Dağlarda tek tek Ateşler yanıyordu.

Ve yıldızlar öyle ışıltılı, öyle ferahtılar ki
Şayak kalpaklı adam
nasıl ve ne zaman geleceğini bilmeden
öcalıcı, güzel ve rahat günlere inanıyordu
ve gülen bıyıklarıyla duruyordu mavzerin yanında.
Kocatepe’de gözetleme yerinde..
Nazım Hikmet (Kurtuluş Savaşı Destanı’ndan)
Başkomutan Mustafa Kemal anlatıyor:
20/21 Ağustos 1922 gecesi 1. ve 2. Ordu Komutanlarını da Cephe Karargâhı’na çağırdım.
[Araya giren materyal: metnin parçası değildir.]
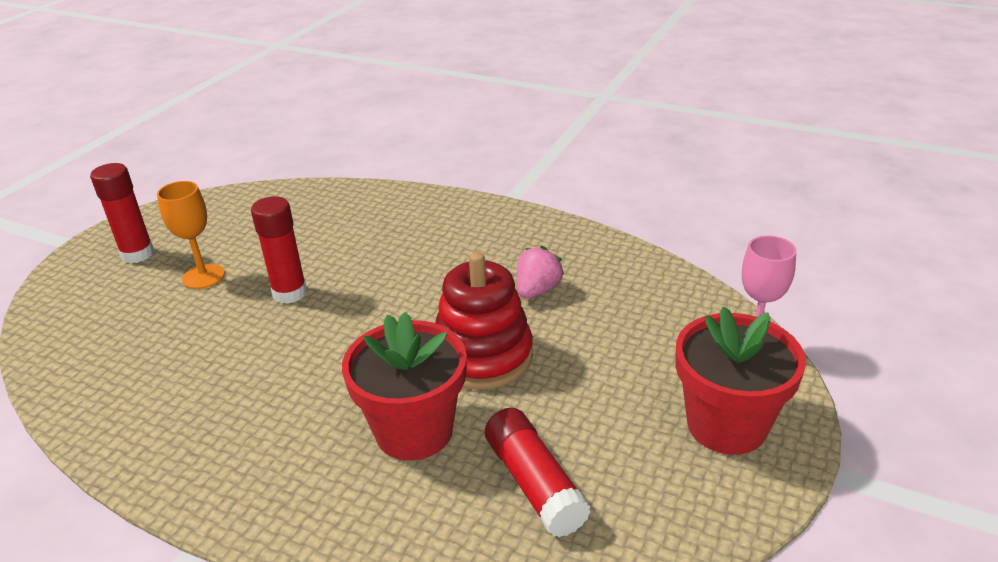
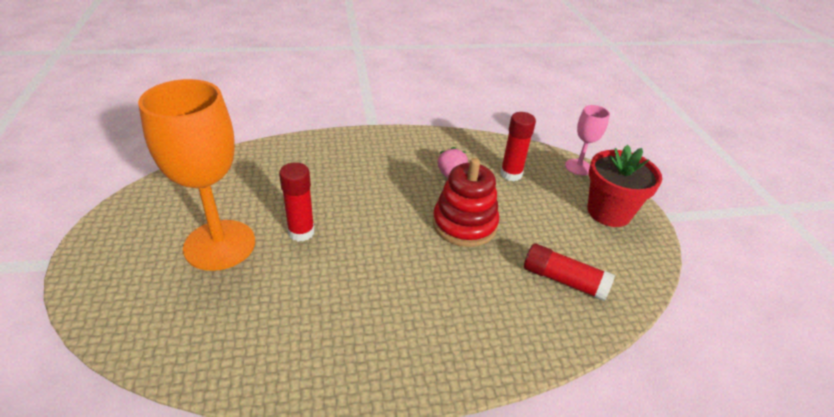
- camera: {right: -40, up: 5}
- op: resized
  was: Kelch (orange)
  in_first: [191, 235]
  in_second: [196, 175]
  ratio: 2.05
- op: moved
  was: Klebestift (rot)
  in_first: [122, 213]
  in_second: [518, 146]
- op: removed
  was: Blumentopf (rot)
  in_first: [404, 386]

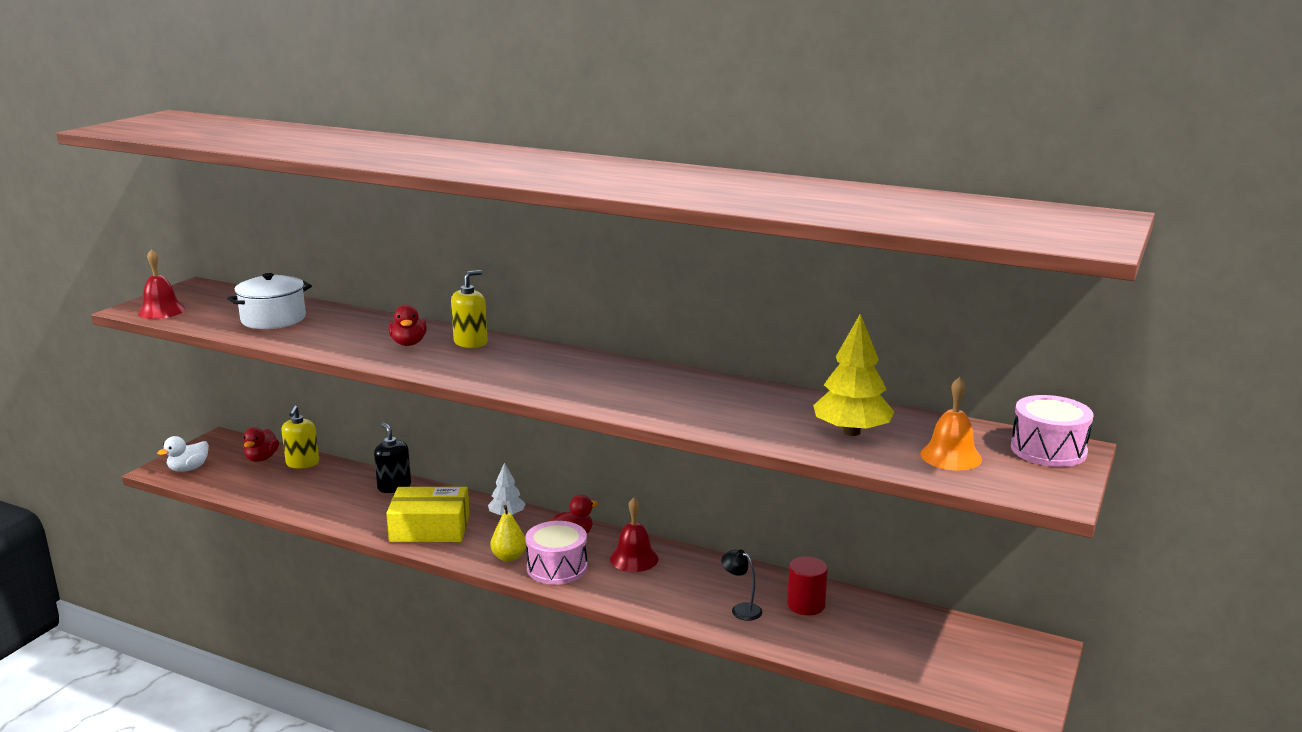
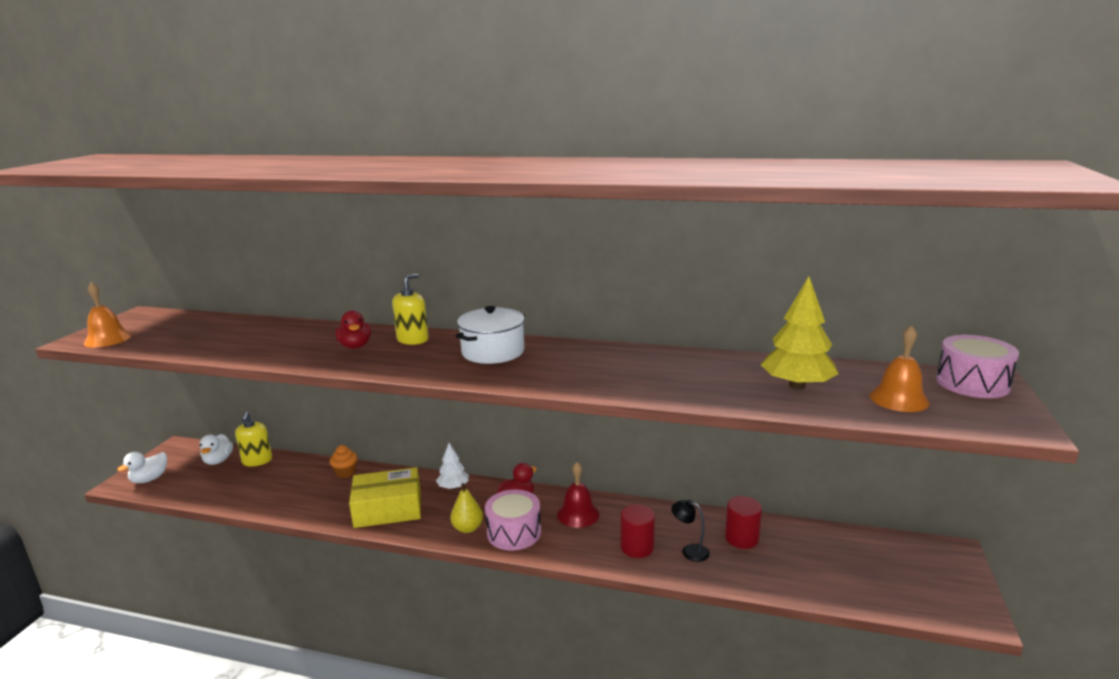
- camera: {right: -10, up: 0}
- op: recoloured
  was: Glocke (rot)
  now: Glocke (orange)
  in_first: [161, 284]
  in_second: [108, 315]
- op: recoloured
  was: Ente (rot)
  now: Ente (weiß)
  in_first: [261, 444]
  in_second: [216, 449]
- op: replaced
  was: Seifenspender (schwarz)
  now: Muffin (orange)
  in_first: [392, 458]
  in_second: [344, 461]
- op: moved
  was: Kochtopf (weiß)
  in_first: [269, 301]
  in_second: [490, 335]
- op: added
  now: Vollzylinder (rot)
  in_second: [637, 531]

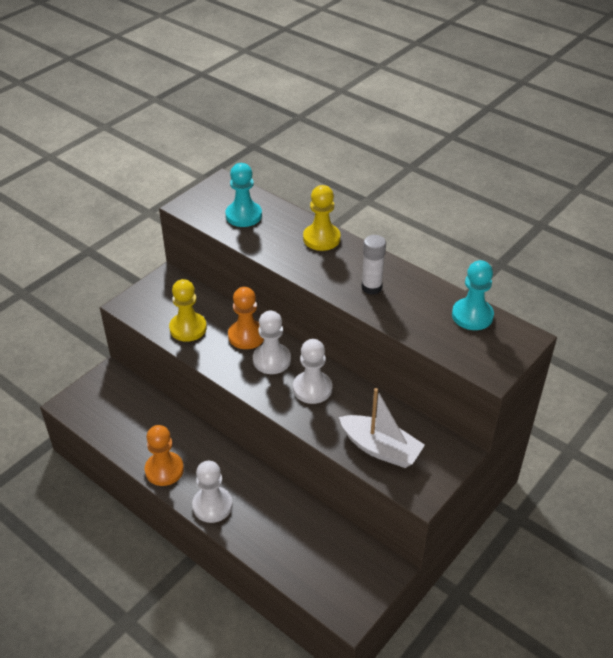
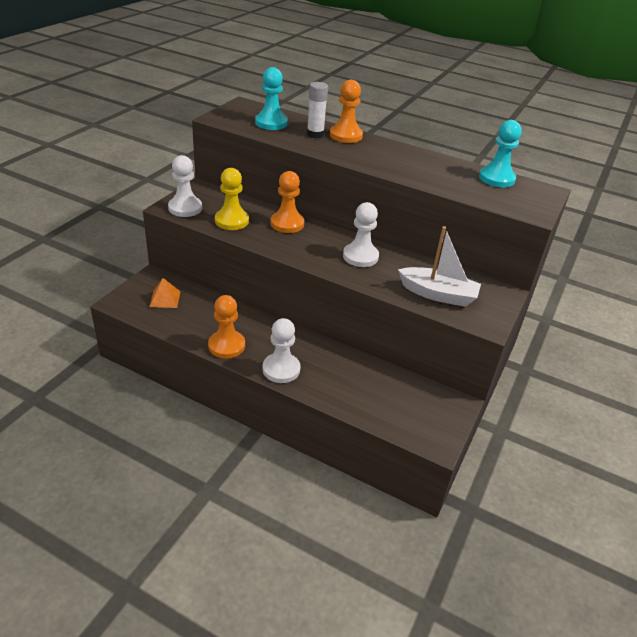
- camera: {right: -15, up: -5}
- op: added
  now: Pyramide (orange)
  in_second: [165, 293]
- op: moved
  was: Bauer (weiß)
  in_first: [272, 342]
  in_second: [185, 186]
- op: moved
  was: Klebestift (weiß)
  in_first: [374, 265]
  in_second: [317, 110]
- op: recoloured
  was: Bauer (gelb)
  now: Bauer (orange)
  in_first: [322, 218]
  in_second: [346, 111]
Genelkurmay Başkanı ile Cephe Komutanı’nın yanında saldırının nasıl yapılacağını harita üzerinde kısa bir savaş oyunu biçiminde açıkladıktan sonra Cephe Komutanı’na o gün vermiş olduğum emri yineledim.
Komutanlar işe koyuldular. Saldırımız her bakımdan bir baskın biçiminde yapılacaktı. Bunun gerçekleştirilebilmesi için de, yığınağın ve düzenlemenin gizli kalmasına önem vermek gerekiyordu. Bundan ötürü, her türlü yürüyüş gece yapılacak, birlikler gündüzleri köylerde ve ağaçlıklar altında dinlenecekti. Saldırı bölgesinde yolların düzeltilmesi gibi çalışmalara düşmanın dikkatini çekmemek için kimi başka bölgelerde de düzmece çalışmalar yapılacaktı.
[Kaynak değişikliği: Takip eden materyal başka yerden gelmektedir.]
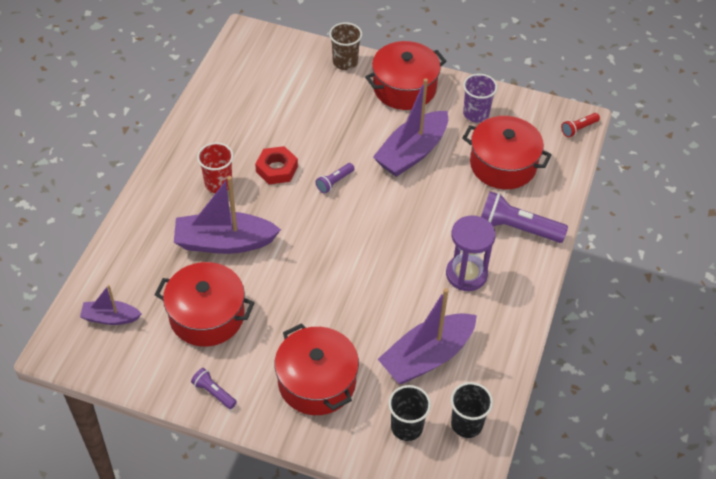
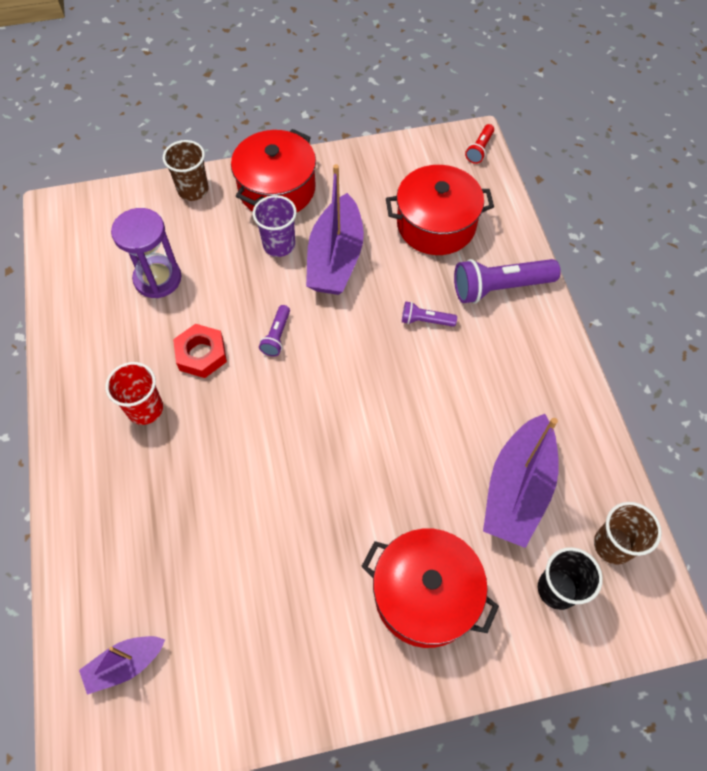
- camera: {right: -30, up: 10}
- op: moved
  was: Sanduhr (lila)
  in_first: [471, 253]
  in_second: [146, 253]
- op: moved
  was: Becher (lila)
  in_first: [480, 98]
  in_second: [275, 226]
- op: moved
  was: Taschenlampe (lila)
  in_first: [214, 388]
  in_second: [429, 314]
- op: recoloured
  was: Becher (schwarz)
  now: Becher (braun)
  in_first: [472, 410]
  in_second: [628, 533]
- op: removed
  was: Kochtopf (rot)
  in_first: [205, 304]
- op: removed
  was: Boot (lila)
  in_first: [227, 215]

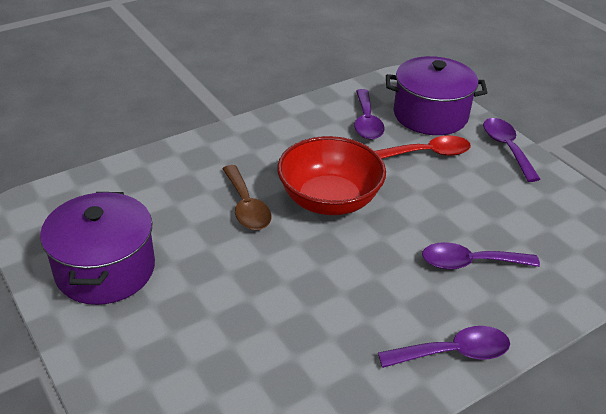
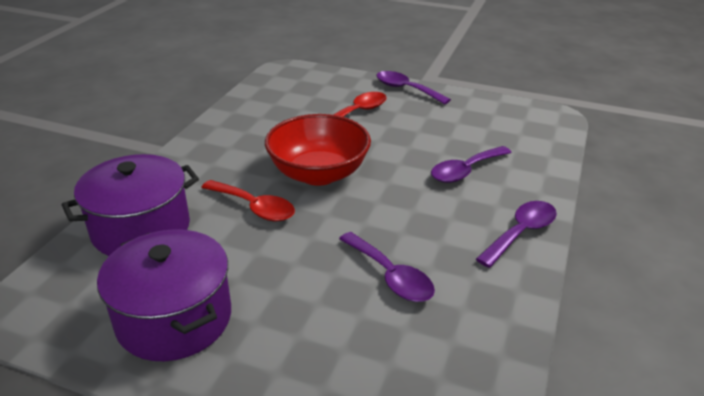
- camera: {right: -35, up: -5}
- op: moved
  was: Kochtopf (lila)
  in_first: [437, 95]
  in_second: [130, 205]
- op: recoloured
  was: Löffel (braun)
  now: Löffel (rot)
  in_first: [247, 197]
  in_second: [248, 200]
- op: moved
  was: Löffel (lila)
  in_first: [369, 114]
  in_second: [387, 267]

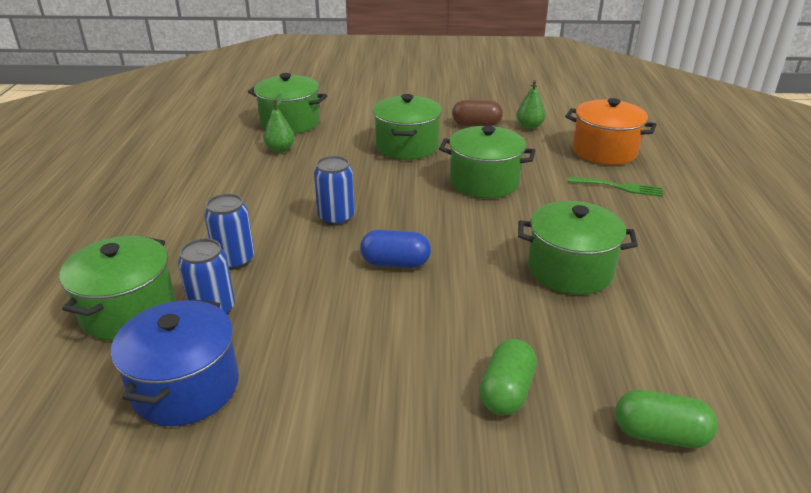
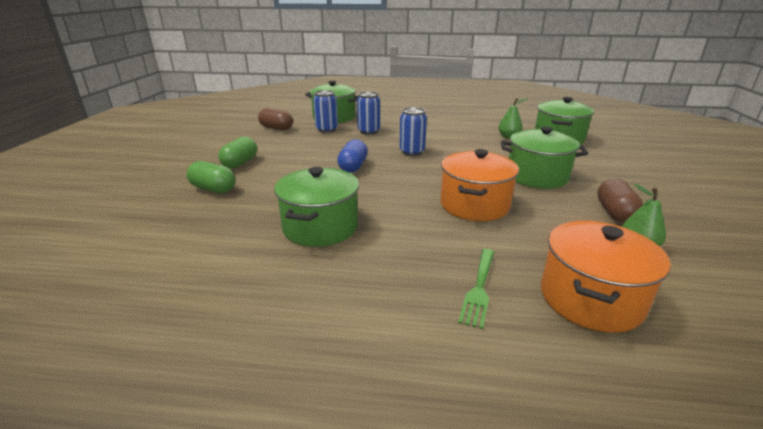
- camera: {right: 95, up: -5}
- op: moved
  was: Kapsel (grün)
  in_first: [666, 419]
  in_second: [237, 152]
- op: replaced
  was: Kochtopf (blau)
  now: Kapsel (braun)
  in_first: [175, 362]
  in_second: [275, 119]
- op: recoloured
  was: Kochtopf (grün)
  now: Kochtopf (orange)
  in_first: [487, 162]
  in_second: [479, 185]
Öte yandan Afyon-Eskişehir çizgisinde yerleşen Yunanlılar, Sakarya’dan sonra mevzilerini büyük ölçüde güçlendirmişlerdi. Yunan mevzilerini gezen İngiliz uzmanların, “Türkler beş altı ay boyunca saldırsalar da buraları ele geçiremezler” biçimindeki değerlendirmeleri, Yunanlılara büyük bir moral verdiği için Anadolu’da sürekli kalmaya yönelik çalışmalara girişmiş, İzmir ve yöresini Ionia (İyonya) adıyla kendi topraklarına kattıklarını ilan etmişlerdi.
Başkomutan M. Kemal, Büyük Taarruzu da tüm görkemi ile anlatır:
24 Ağustos 1922’de karargâhlarımızı Akşehir’den saldırı cephesi gerisindeki Şuhut kasabasına getirdik. 25 Ağustos 1922 sabahı da Şuhut’tan, savaşları yönettiğimiz Kocatepe’nin güneybatısındaki çadırlı ordugâha gittik. 26 Ağustos sabahı Kocatepe’de bulunuyorduk. Sabah saat 5.30’da topçu ateşimizle saldırı başladı.
26 ve 27 Ağustos günlerinde, yani iki gün içinde Karahisar’ın güneyinde 50 ve doğusunda 20-30km uzunluğunda bulunan pekiştirilmiş düşman cephelerini düşürdük. Yeniden düşman ordusunun büyük kuvvetlerini 30 Ağustos’a kadar, Aslıhanlar yöresinde çevirdik.
29–30 Ağustos gecesi sabaha karşı Batı Cephesi Harekât Şubesi Müdürü Tevfik Bey’in gösterdiği haritaya baktım. Haritada gördüğüm şey şu idi ki, ordularımız düşmanın önemli kuvvetlerini kuzeyden, güneyden ve batıdan çevirmeye uygun bir durum almış bulunuyorlardı. Böylece, düşündüğümüz ve kesin sonucu sağlayacağını umduğumuz durum gerçekleşmiş oluyordu.
Hemen “Fevzi ve İsmet Paşaları çağırınız” dedim. Üçümüz toplandık ve durumu bir kez daha inceledik. Kesin olarak kararlaştırdık ki, Türk’ün kurtuluşunun gerçek güneşi, 30 Ağustos sabahı ufuktan bütün görkemliliğiyle doğacaktır. Bu karara göre ordulara, saat 6.30’da yeni bir emir ve yönerge yazıldı.